Material supplied:
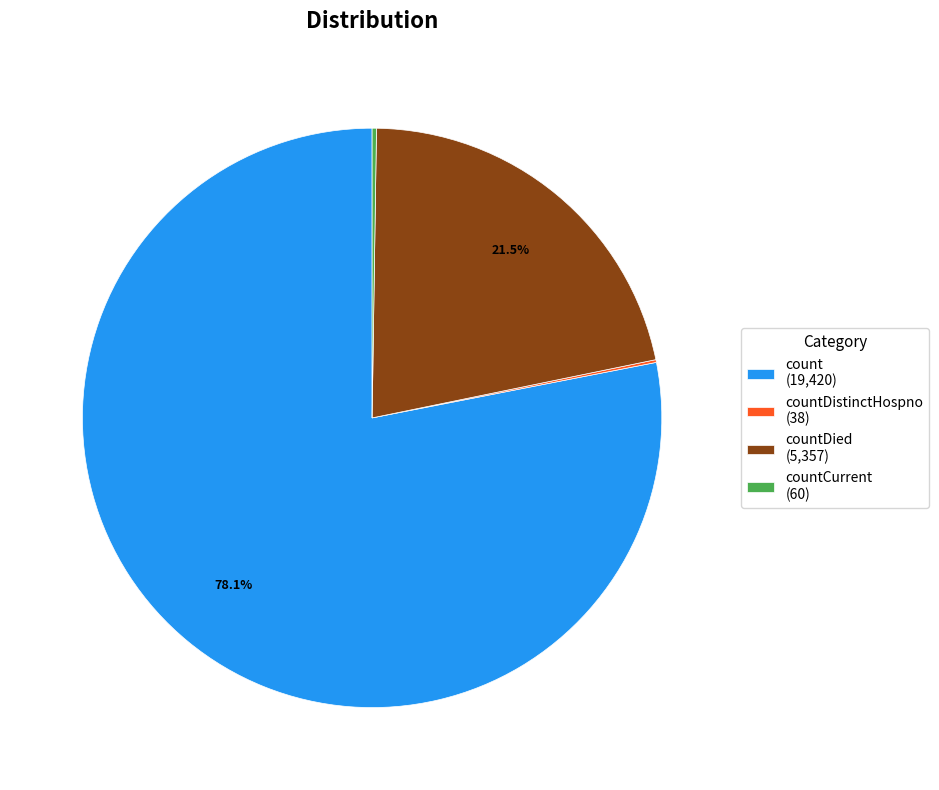

Is there a majority slice in this chart?

Yes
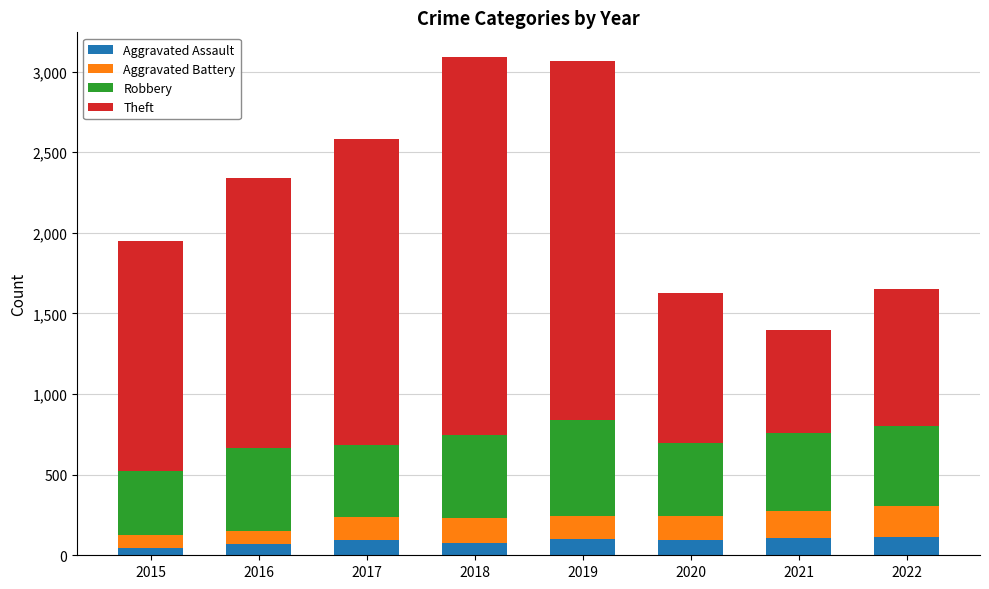

What is the total value across all series at 2020?

1624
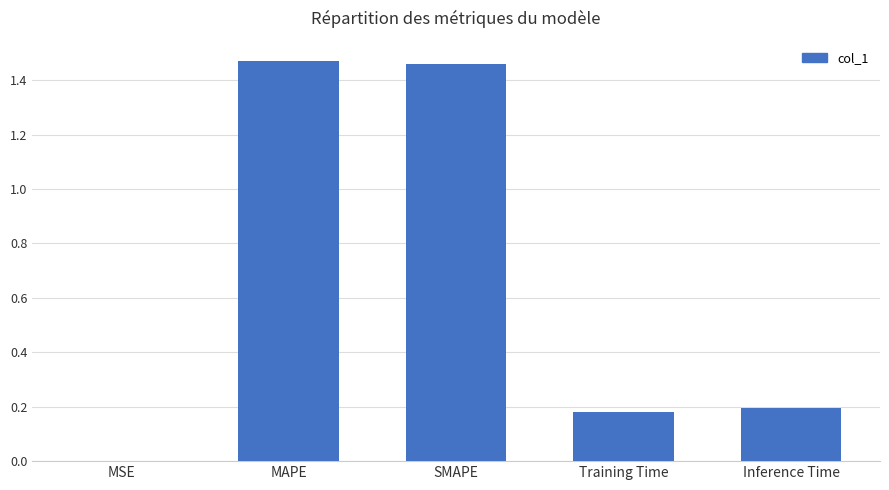

What is the average value?

0.7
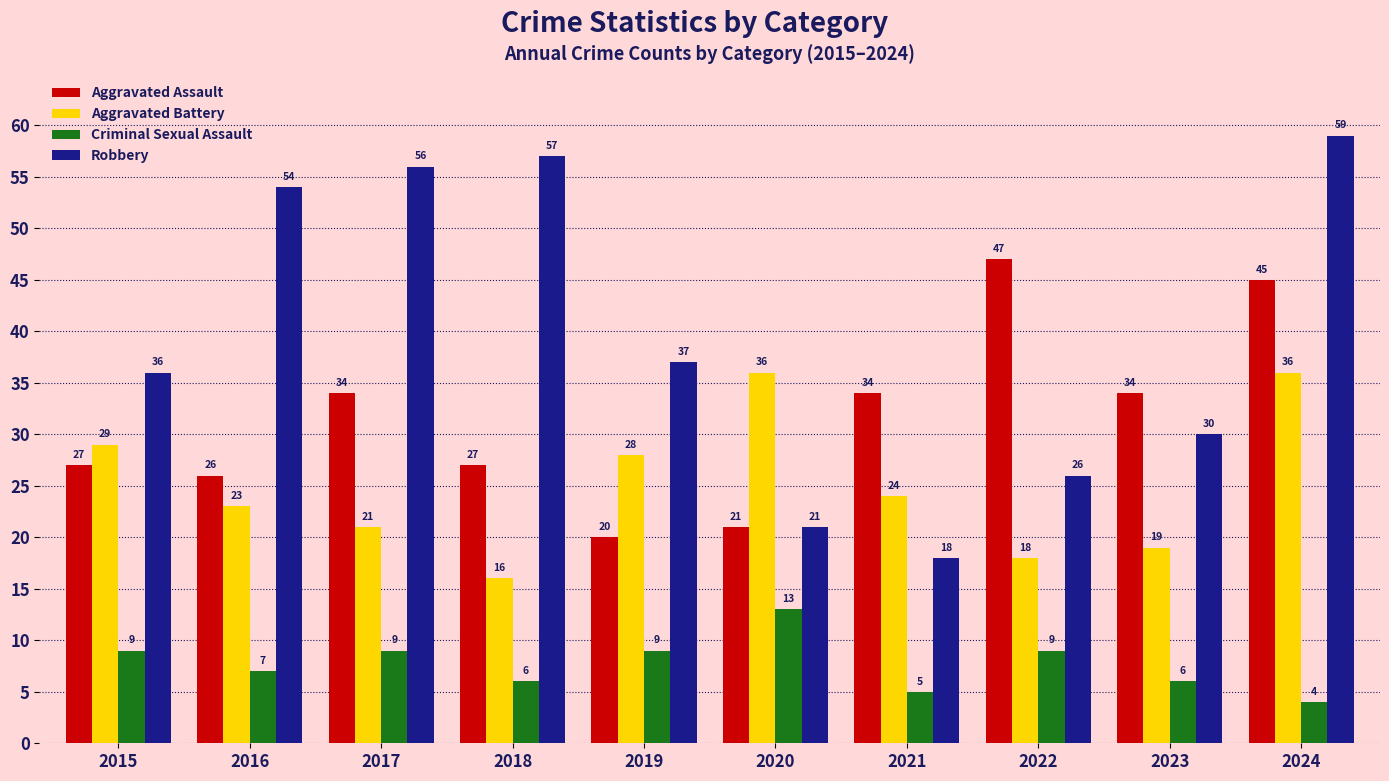

What is the difference between the maximum and minimum values in the Aggravated Battery series?

20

Work item: Please print every line of the records above word for word, leaving out the pictures.

Written reply:
Is there a majority slice in this chart?

Yes

What is the total value across all series at 2020?

1624

What is the average value?

0.7

What is the difference between the maximum and minimum values in the Aggravated Battery series?

20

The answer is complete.